Покотилов дернул седой бровью:
— Мне все равно.
— Хорошо. А вы, Тимофей Николаевич, коли у вас ноги болят, останетесь в лагере, будете чертить профиль, — успокаиваясь, сказал Мозгалевский.
— Не останусь, — быстро сказал Зацепчик.
— То есть как не останетесь? — спросил Мозгалевский и потер лоб.
— Так, — буркнул Зацепчик.
— Вы обязаны остаться. А то опять будете обвинять меня в черствости.
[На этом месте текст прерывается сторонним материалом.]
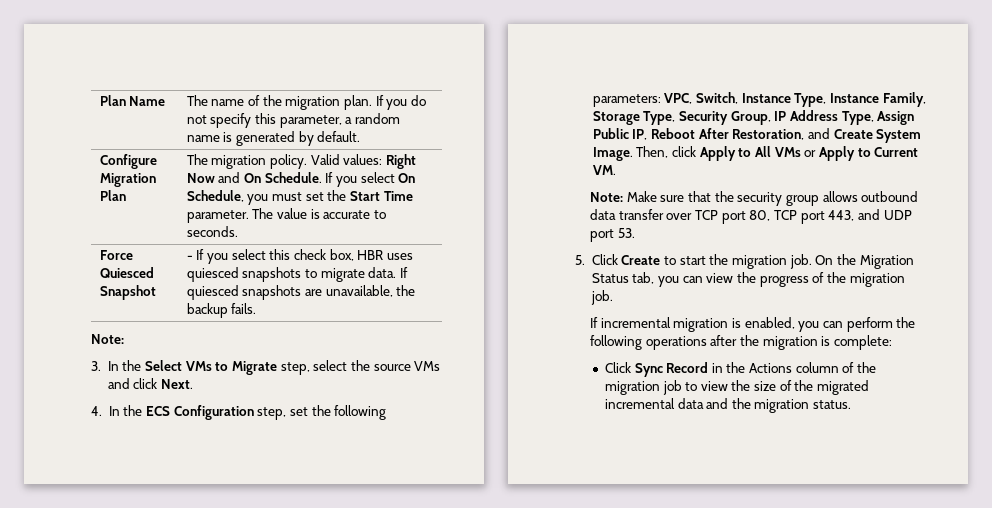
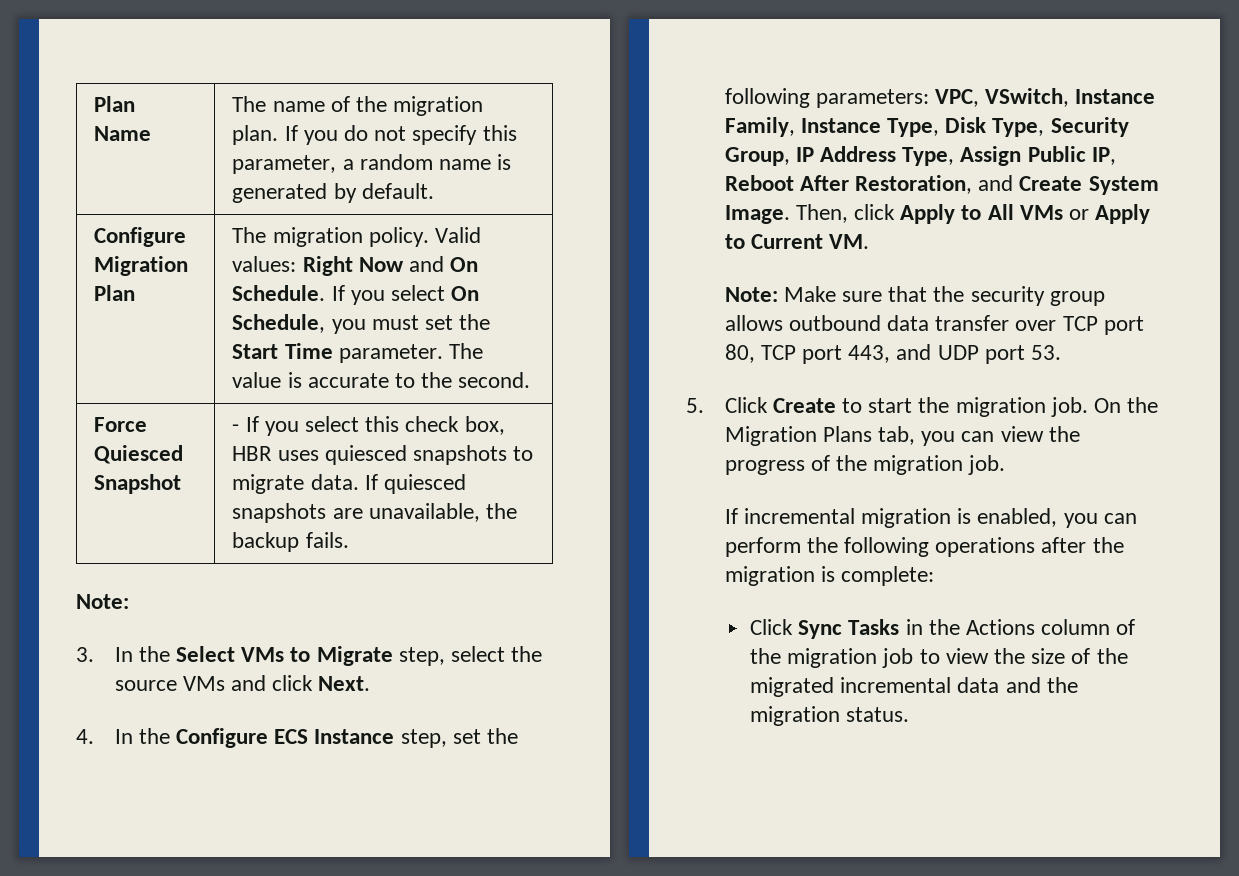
[186,226,238,237] seconds. -> [421,372,531,388] the second.
[146,405,254,420] ECS Configuration -> [176,728,395,748] Configure ECS Instance
[696,92,926,107] [592,111,640,125] Switch, Instance Type, Instance Family, Storage -> [985,88,1156,107] [724,117,987,137] VSwitch, Instance Family, Instance Type, Disk
[591,273,629,283] Status -> [822,426,872,442] Plans
[666,362,709,373] Record -> [848,619,900,635] Tasks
— Не буду обвинять и не останусь.
— Да вы с ума сошли!
— Может быть.
— Что?
— Я сошел с ума.
— Ничего не понимаю. Кто-нибудь понимает, что здесь происходит?.. Никто ничего не понимает. Вы останетесь или нет?
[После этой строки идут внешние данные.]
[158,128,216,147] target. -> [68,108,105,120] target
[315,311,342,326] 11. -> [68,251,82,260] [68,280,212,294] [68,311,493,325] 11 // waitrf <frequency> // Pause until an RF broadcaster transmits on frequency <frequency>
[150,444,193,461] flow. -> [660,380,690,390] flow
— Я пойду на трассу, — сказал Зацепчик.
— Слушайте, довольно! — сердито сказал Мозгалевский.
— Вы же ничего не знаете, а кричите, — криво усмехаясь, сказал Зацепчик.
— Чего я не знаю?
— Можно вас на минутку из палатки?
— Это еще зачем?
— Я вам скажу кое-что.
— Ну... пожалуйста.
Они вышли. Но уже через минуту раздался гневный голос Мозгалевского:
— Да вы с ума сошли! — Он вошел в палатку, маленький, в накинутой на плечи кожаной куртке. Усы у него шевелились. — С какой стати вас будет убивать Резанчик?